Alexandre Gonçalves
Jornalista
“Este ano parece que este voou”. “Será que 2016 não acabará nunca?”
Quantas vezes nos pegamos ouvindo ou mesmo repetindo essas contraditórias frases? O questionamento vale também para outras, do tipo “meu dia precisava de mais de 24 horas” ou “esta hora que não passa”.
O tempo. Ele é universal, mas individual.
A definição de tempo é uma daquelas convenções que norteiam o funcionamento da nossa civilização, desde o começo. Vem da filosofia e da física. Foi e é fundamental na organização da sociedade ao longo da história.
Immanuel Kant, filósofo, físico e matemático na segunda metade do século XVIII, disse “que o tempo é uma estrutura da relação do sujeito com ele próprio e com o mundo”. Falou isso lá pelos anos de 1760, 1770 ou coisa parecida. Assim se entendia antes mesmo daquela época e assim permaneceu, mesmo com a Revolução Industrial, que mudou o planeta nos anos de 1800.
Hoje, mergulhados na revolução tecnológica, a definição de Kant permanece, mas a “relação do sujeito com ele próprio e com o mundo” mudou. Não é mais linear. É multifacetada.
Estamos permanentemente conectados em muitas telas. Com quem amamos, com quem gostamos, com quem nos relacionamos, com quem toleramos e até com quem não gostaríamos de ter por perto. Desconhecidos fazem parte da nossas vidas, como fazemos das dos outros. Trocamos ideias, emitimos opinião, sabemos de tudo sobre um monte de coisa, ou pelo menos pensamos saber.
Somos instigados permanentemente, precisamos dar respostas rápidas. Apitou no celular, temos que olhar, dar um sinal de vida. Não responder imediatamente é sinal de má educação.

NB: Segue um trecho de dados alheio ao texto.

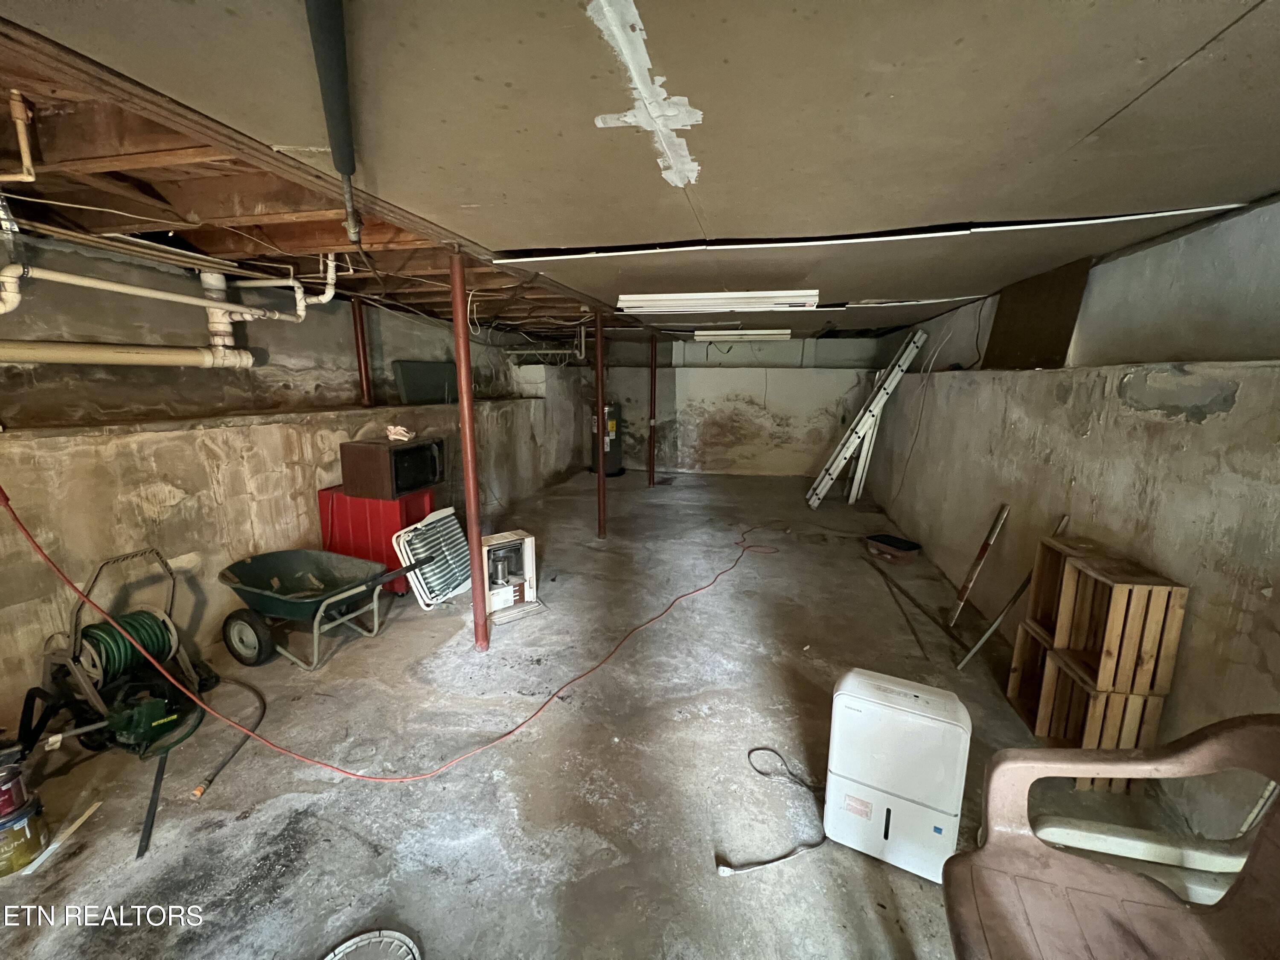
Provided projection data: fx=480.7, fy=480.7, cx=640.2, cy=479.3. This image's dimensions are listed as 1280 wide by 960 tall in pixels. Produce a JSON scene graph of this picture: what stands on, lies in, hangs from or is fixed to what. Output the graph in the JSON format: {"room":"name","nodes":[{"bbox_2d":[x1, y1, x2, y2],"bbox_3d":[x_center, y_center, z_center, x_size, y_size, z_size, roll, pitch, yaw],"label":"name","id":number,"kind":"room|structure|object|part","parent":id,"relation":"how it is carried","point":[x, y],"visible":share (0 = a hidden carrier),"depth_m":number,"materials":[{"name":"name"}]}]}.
{"room":"basement","nodes":[
{"label":"basement","id":0,"kind":"room"},
{"bbox_2d":[0,235,591,724],"bbox_3d":[-2.279,-0.402,4.155,0.334,2.378,9.889,3,12,11],"label":"left wall","id":1,"kind":"structure","parent":0,"point":[208,485],"depth_m":2.79,"materials":[{"name":"paint"}]},
{"bbox_2d":[0,256,326,368],"bbox_3d":[-2.682,-0.856,2.059,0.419,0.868,3.007,3,12,11],"label":"white pipe","id":2,"kind":"object","parent":1,"relation":"attached to","point":[250,361],"visible":0.97,"depth_m":2.53,"materials":[{"name":"white plastic"}]},
{"bbox_2d":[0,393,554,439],"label":"wall ledge","id":3,"kind":"object","parent":1,"relation":"attached to","point":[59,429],"visible":0.87,"depth_m":2.82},
{"bbox_2d":[351,297,373,407],"bbox_3d":[-2.309,-1.064,3.976,0.118,0.884,0.107,3,12,11],"label":"support post","id":4,"kind":"object","parent":1,"relation":"attached to","point":[364,369],"visible":0.81,"depth_m":3.96,"materials":[{"name":"red metal"}]},
{"bbox_2d":[390,359,457,403],"bbox_3d":[-2.105,-0.970,4.784,0.237,0.390,0.727,3,12,11],"label":"gray panel","id":5,"kind":"object","parent":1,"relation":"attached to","point":[411,396],"visible":0.92,"depth_m":4.67,"materials":[{"name":"grey plastic"}]},
{"bbox_2d":[0,466,1227,959],"bbox_3d":[0.136,0.910,3.852,4.922,0.118,10.227,3,12,11],"label":"concrete floor","id":6,"kind":"structure","parent":0,"point":[136,942],"depth_m":2.02,"materials":[{"name":"grey concrete"}]},
{"bbox_2d":[0,798,47,874],"bbox_3d":[-2.150,1.207,1.617,0.187,0.168,0.186,7,13,29],"label":"paint can","id":7,"kind":"object","parent":6,"relation":"on","point":[25,829],"visible":0.8,"depth_m":1.61,"materials":[{"name":"metal"}]},
{"bbox_2d":[0,761,33,819],"bbox_3d":[-2.146,1.044,1.599,0.139,0.132,0.135,-10,15,-42],"label":"paint can","id":8,"kind":"object","parent":7,"relation":"on","point":[4,797],"visible":0.99,"depth_m":1.60,"materials":[{"name":"red metal"}]},
{"bbox_2d":[21,800,101,874],"bbox_3d":[-2.050,1.264,1.710,0.037,0.024,0.242,1,11,1],"label":"wood strip","id":9,"kind":"object","parent":6,"relation":"on","point":[51,848],"visible":0.95,"depth_m":1.69,"materials":[{"name":"white wood"}]},
{"bbox_2d":[6,545,212,760],"bbox_3d":[-2.415,0.788,2.237,0.613,0.762,0.611,3,12,11],"label":"hose reel","id":10,"kind":"object","parent":6,"relation":"on","point":[99,627],"visible":0.92,"depth_m":2.19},
{"bbox_2d":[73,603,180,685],"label":"garden hose","id":11,"kind":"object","parent":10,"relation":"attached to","point":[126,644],"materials":[{"name":"green rubber"}]},
{"bbox_2d":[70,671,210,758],"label":"green power tool","id":12,"kind":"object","parent":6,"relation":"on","point":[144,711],"visible":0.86,"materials":[{"name":"green plastic"}]},
{"bbox_2d":[135,748,169,859],"bbox_3d":[-1.892,1.236,1.870,0.025,0.020,0.482,-7,14,-33],"label":"black strip","id":13,"kind":"object","parent":6,"relation":"on","point":[146,821],"visible":0.93,"depth_m":1.82,"materials":[{"name":"black"}]},
{"bbox_2d":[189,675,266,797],"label":"black hose","id":14,"kind":"object","parent":6,"relation":"on","point":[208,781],"visible":0.92,"depth_m":2.14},
{"bbox_2d":[216,547,432,673],"bbox_3d":[-1.934,0.757,2.933,1.160,0.535,0.629,5,12,21],"label":"wheelbarrow","id":15,"kind":"object","parent":6,"relation":"on","point":[282,598],"visible":0.99,"depth_m":2.87,"materials":[{"name":"green metal"}]},
{"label":"wheel","id":16,"kind":"part","parent":15,"relation":"part of","materials":[{"name":"black rubber"}]},
{"bbox_2d":[321,928,421,959],"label":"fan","id":17,"kind":"object","parent":6,"relation":"on","point":[356,939],"visible":1,"depth_m":1.35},
{"bbox_2d":[317,485,436,595],"bbox_3d":[-2.014,0.443,3.773,0.686,0.784,0.485,3,12,11],"label":"red cabinet","id":18,"kind":"object","parent":6,"relation":"on","point":[377,504],"visible":0.48,"depth_m":3.55,"materials":[{"name":"red metal"}]},
{"bbox_2d":[337,435,446,498],"bbox_3d":[-1.809,-0.094,3.580,0.502,0.364,0.520,3,12,11],"label":"microwave","id":19,"kind":"object","parent":18,"relation":"on","point":[361,452],"visible":0.98,"depth_m":3.39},
{"bbox_2d":[385,424,414,441],"bbox_3d":[-1.846,-0.364,3.696,0.204,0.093,0.194,3,12,11],"label":"cloth","id":20,"kind":"object","parent":19,"relation":"on","point":[398,437],"visible":0.98,"depth_m":3.66,"materials":[{"name":"white"}]},
{"bbox_2d":[0,480,783,777],"bbox_3d":[-0.488,0.450,3.198,2.972,1.146,3.301,3,12,11],"label":"extension cord","id":21,"kind":"object","parent":6,"relation":"on","point":[6,504],"visible":0.99,"depth_m":2.17,"materials":[{"name":"plastic"}]},
{"bbox_2d":[391,505,471,609],"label":"lounge chair","id":22,"kind":"object","parent":6,"relation":"on","point":[441,522],"visible":0.81,"depth_m":3.53,"materials":[{"name":"white"}]},
{"bbox_2d":[448,246,488,648],"bbox_3d":[-0.985,-0.110,2.755,0.165,2.281,0.156,3,12,11],"label":"support column","id":23,"kind":"object","parent":6,"relation":"on","point":[462,380],"visible":0.96,"depth_m":2.72,"materials":[{"name":"red metal"}]},
{"bbox_2d":[479,529,542,623],"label":"heater","id":24,"kind":"object","parent":6,"relation":"on","point":[496,541],"visible":0.81,"depth_m":3.41,"materials":[{"name":"white metal"}]},
{"bbox_2d":[593,306,607,538],"bbox_3d":[-0.415,-0.561,4.931,0.201,2.334,0.189,3,12,11],"label":"support column","id":25,"kind":"object","parent":6,"relation":"on","point":[600,396],"visible":0.98,"depth_m":4.90,"materials":[{"name":"metal"}]},
{"bbox_2d":[589,400,624,476],"bbox_3d":[-0.590,-0.706,8.344,0.555,1.269,0.553,3,12,11],"label":"water heater","id":26,"kind":"object","parent":6,"relation":"on","point":[616,464],"visible":0.74,"depth_m":8.17,"materials":[{"name":"metal"}]},
{"bbox_2d":[647,334,657,485],"bbox_3d":[0.196,-1.069,7.545,0.175,2.263,0.163,3,12,11],"label":"support post","id":27,"kind":"object","parent":6,"relation":"on","point":[653,367],"visible":0.98,"depth_m":7.52,"materials":[{"name":"red metal"}]},
{"bbox_2d":[719,747,827,875],"bbox_3d":[0.550,1.239,1.887,0.449,0.061,0.588,3,12,11],"label":"power cord","id":28,"kind":"object","parent":6,"relation":"on","point":[761,749],"visible":0.93,"depth_m":1.74,"materials":[{"name":"black plastic"}]},
{"bbox_2d":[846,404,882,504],"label":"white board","id":29,"kind":"object","parent":6,"relation":"on","point":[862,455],"visible":0.74,"depth_m":6.47,"materials":[{"name":"white"}]},
{"bbox_2d":[807,329,931,508],"bbox_3d":[2.772,-0.727,6.112,1.156,2.186,0.494,3,12,11],"label":"ladder","id":30,"kind":"object","parent":6,"relation":"on","point":[881,394],"visible":1,"depth_m":5.94,"materials":[{"name":"white metal"}]},
{"bbox_2d":[865,532,922,562],"bbox_3d":[2.417,0.658,4.598,0.294,0.140,0.403,-6,13,-29],"label":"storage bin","id":31,"kind":"object","parent":6,"relation":"on","point":[910,544],"visible":0.99,"depth_m":4.51,"materials":[{"name":"plastic"}]},
{"bbox_2d":[824,667,971,883],"bbox_3d":[0.876,0.987,1.668,0.403,0.587,0.244,6,13,27],"label":"dehumidifier","id":32,"kind":"object","parent":6,"relation":"on","point":[894,711],"visible":0.98,"depth_m":1.57,"materials":[{"name":"white plastic"}]},
{"bbox_2d":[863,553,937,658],"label":"stick","id":33,"kind":"object","parent":6,"relation":"on","point":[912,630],"visible":0.99,"depth_m":3.40,"materials":[{"name":"brown"}]},
{"bbox_2d":[948,503,1010,625],"bbox_3d":[2.305,0.574,3.298,0.188,0.814,0.114,3,12,11],"label":"metal pole","id":34,"kind":"object","parent":6,"relation":"on","point":[981,555],"visible":0.99,"depth_m":3.27,"materials":[{"name":"metal"}]},
{"bbox_2d":[956,511,1073,663],"bbox_3d":[2.169,0.650,2.798,0.395,0.870,0.054,3,12,11],"label":"metal pole","id":35,"kind":"object","parent":6,"relation":"on","point":[973,649],"visible":0.91,"depth_m":2.80,"materials":[{"name":"metal"}]},
{"bbox_2d":[1006,617,1057,728],"bbox_3d":[2.017,0.955,2.304,0.304,0.435,0.264,3,12,11],"label":"wooden crate","id":36,"kind":"object","parent":6,"relation":"on","point":[1024,649],"visible":0.36,"depth_m":2.37,"materials":[{"name":"brown wood"}]},
{"bbox_2d":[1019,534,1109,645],"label":"wooden crate","id":37,"kind":"object","parent":36,"relation":"on","point":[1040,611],"visible":0.42,"depth_m":2.27,"materials":[{"name":"brown wood"}]},
{"bbox_2d":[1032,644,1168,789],"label":"wooden crate","id":38,"kind":"object","parent":6,"relation":"on","point":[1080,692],"visible":0.51,"depth_m":1.94,"materials":[{"name":"brown wood"}]},
{"bbox_2d":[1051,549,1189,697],"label":"wooden crate","id":39,"kind":"object","parent":38,"relation":"on","point":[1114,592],"visible":0.91,"depth_m":1.87,"materials":[{"name":"brown wood"}]},
{"bbox_2d":[943,713,1279,959],"bbox_3d":[1.048,0.964,0.941,0.684,0.850,0.648,3,12,11],"label":"plastic chair","id":40,"kind":"object","parent":6,"relation":"on","point":[1241,880],"visible":1,"depth_m":1.07,"materials":[{"name":"plastic"}]},
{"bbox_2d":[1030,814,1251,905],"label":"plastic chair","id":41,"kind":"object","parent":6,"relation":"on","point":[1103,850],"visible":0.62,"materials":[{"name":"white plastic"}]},
{"bbox_2d":[0,0,1279,345],"bbox_3d":[0.424,-1.377,3.259,4.917,0.127,8.954,3,12,11],"label":"ceiling","id":42,"kind":"structure","parent":0,"point":[496,232],"depth_m":1.29,"materials":[{"name":"paint"}]},
{"bbox_2d":[0,89,37,183],"bbox_3d":[-1.771,-0.942,1.323,0.142,0.228,0.097,3,12,11],"label":"pipe","id":43,"kind":"object","parent":42,"relation":"attached to","point":[17,114],"visible":1,"depth_m":1.33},
{"bbox_2d":[305,0,361,237],"bbox_3d":[-0.668,-0.827,1.061,0.096,0.300,0.461,-4,12,-23],"label":"black pipe","id":44,"kind":"object","parent":42,"relation":"attached to","point":[345,170],"visible":0.99,"depth_m":1.02,"materials":[{"name":"black"}]},
{"bbox_2d":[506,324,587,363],"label":"white pipe","id":45,"kind":"object","parent":42,"relation":"hanging from","point":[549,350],"visible":0.74,"depth_m":6.52,"materials":[{"name":"white plastic"}]},
{"bbox_2d":[616,289,820,313],"bbox_3d":[0.589,-1.393,3.764,1.507,0.103,0.337,3,12,11],"label":"fluorescent light","id":46,"kind":"object","parent":42,"relation":"attached to","point":[663,299],"visible":0.99,"depth_m":3.64,"materials":[{"name":"white metal"}]},
{"bbox_2d":[695,328,791,341],"bbox_3d":[1.365,-1.914,6.372,1.291,0.115,0.219,3,12,11],"label":"fluorescent light","id":47,"kind":"object","parent":42,"relation":"attached to","point":[772,334],"visible":0.99,"depth_m":6.28,"materials":[{"name":"white metal"}]},
{"bbox_2d":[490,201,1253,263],"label":"ceiling trim","id":48,"kind":"object","parent":42,"relation":"attached to","point":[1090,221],"visible":0.97,"depth_m":2.16,"materials":[{"name":"white"}]},
{"bbox_2d":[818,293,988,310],"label":"ceiling trim","id":49,"kind":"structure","parent":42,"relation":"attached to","point":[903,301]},
{"bbox_2d":[578,332,887,476],"bbox_3d":[1.341,-1.344,8.647,5.852,2.471,0.284,3,12,11],"label":"back wall","id":50,"kind":"structure","parent":0,"point":[812,452],"depth_m":8.43,"materials":[{"name":"paint"}]},
{"bbox_2d":[858,196,1279,840],"bbox_3d":[2.432,-0.108,2.847,0.257,2.374,8.749,3,12,11],"label":"right wall","id":51,"kind":"structure","parent":0,"point":[1278,590],"depth_m":2.12,"materials":[{"name":"paint"}]},
{"bbox_2d":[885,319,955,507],"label":"cable","id":52,"kind":"object","parent":51,"relation":"attached to","point":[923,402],"visible":0.96,"depth_m":4.83,"materials":[{"name":"plastic"}]},
{"bbox_2d":[982,256,1092,371],"bbox_3d":[2.567,-1.038,3.172,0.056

Refletir para dar resposta ou manifestar-se é coisa para os “antigos”. Não temos mais tempo para tanto.
A literatura foi substituída pela leitura em aparelhos celulares.
As informações chegam aos milhares, sempre seguindo as lógicas que condicionamos nossos robôs computadores e somos condicionados por eles.
As mensagens são fragmentadas, superficiais. Possuímos alternativas, como nunca tivemos, de acessar informações mais completas, mas afinal, quem tem tempo?
Vivemos tempos diferentes, atuais. Tudo pede instantaneidade, velocidade.
Parecemos mais angustiados.
Temos hoje infinitas possibilidades e isso nos toma tempo. Tempo de desfrutar nossos desejos mais primários, de conversar, de amar, ou simplesmente viver sem pisar no acelerador. De estar fisicamente conectado.
2016 está acabando, 2017 começa. Isso na simbologia criada por nós.
O tempo continuará o mesmo. O ritmo dele, nós decidimos. Eu quero ele com mais qualidade neste novo ano.
Feliz 2017!
PS: O título deste post refere-se a um documentário que assisti nesta semana, de Adriana L. Dutra e Walter Carvalho. Tem no NOW da Net. Vale a pena procurar.
É bem verdade esse artigo. A meu ver, no entanto, esse mundo conectado parece nos dar uma vida mais ‘cheia’, quando na realidade, se não cuidarmos, ela será mais vazia. A tecnologia traz muitas possibilidades, mas em geral, não passam de momentos efêmeros. Particularmente tenho saudade da época em que não existia smartphone, por exemplo. Até relacionamentos se tornaram descartáveis e a tecnologia certamente contribuiu para isso.